◆ **REQUIRED ACTION**: Could you rewrite the lines of these records with "Druckerei" switched to "Bäckerei" wherever it occurs, keeping everything else the same and leaving the pictures out?

----- INFORMATION SUPPLIED -----

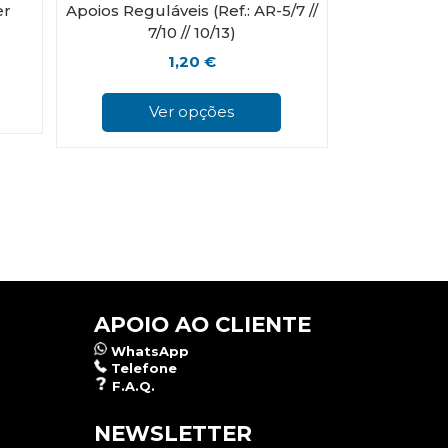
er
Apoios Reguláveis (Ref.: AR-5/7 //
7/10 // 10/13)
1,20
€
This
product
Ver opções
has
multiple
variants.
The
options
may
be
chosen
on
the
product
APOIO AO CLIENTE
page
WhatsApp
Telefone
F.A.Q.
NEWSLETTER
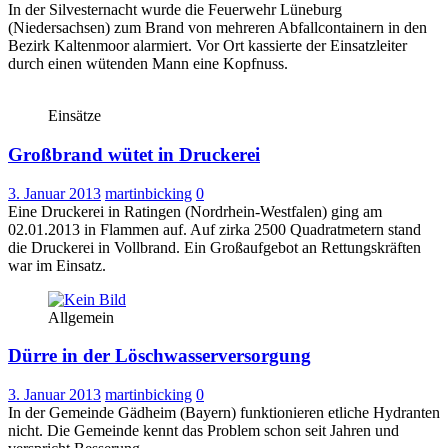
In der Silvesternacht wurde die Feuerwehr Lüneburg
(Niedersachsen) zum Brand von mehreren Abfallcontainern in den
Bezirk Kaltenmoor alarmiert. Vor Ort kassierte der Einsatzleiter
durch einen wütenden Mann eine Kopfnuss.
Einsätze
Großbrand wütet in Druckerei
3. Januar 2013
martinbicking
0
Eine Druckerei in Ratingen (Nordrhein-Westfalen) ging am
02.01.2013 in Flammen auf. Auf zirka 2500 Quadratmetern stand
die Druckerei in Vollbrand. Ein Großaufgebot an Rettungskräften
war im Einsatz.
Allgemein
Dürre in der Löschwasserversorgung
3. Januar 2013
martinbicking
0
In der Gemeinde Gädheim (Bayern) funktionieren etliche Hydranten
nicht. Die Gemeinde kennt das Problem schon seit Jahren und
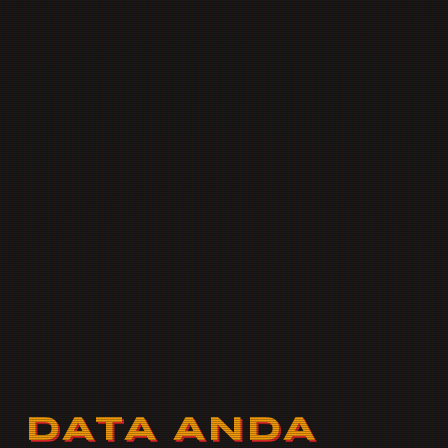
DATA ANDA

-----

◆ **EXPECTED OUTPUT**:
er
Apoios Reguláveis (Ref.: AR-5/7 //
7/10 // 10/13)
1,20
€
This
product
Ver opções
has
multiple
variants.
The
options
may
be
chosen
on
the
product
APOIO AO CLIENTE
page
WhatsApp
Telefone
F.A.Q.
NEWSLETTER
In der Silvesternacht wurde die Feuerwehr Lüneburg
(Niedersachsen) zum Brand von mehreren Abfallcontainern in den
Bezirk Kaltenmoor alarmiert. Vor Ort kassierte der Einsatzleiter
durch einen wütenden Mann eine Kopfnuss.
Einsätze
Großbrand wütet in Bäckerei
3. Januar 2013
martinbicking
0
Eine Bäckerei in Ratingen (Nordrhein-Westfalen) ging am
02.01.2013 in Flammen auf. Auf zirka 2500 Quadratmetern stand
die Bäckerei in Vollbrand. Ein Großaufgebot an Rettungskräften
war im Einsatz.
Allgemein
Dürre in der Löschwasserversorgung
3. Januar 2013
martinbicking
0
In der Gemeinde Gädheim (Bayern) funktionieren etliche Hydranten
nicht. Die Gemeinde kennt das Problem schon seit Jahren und
DATA ANDA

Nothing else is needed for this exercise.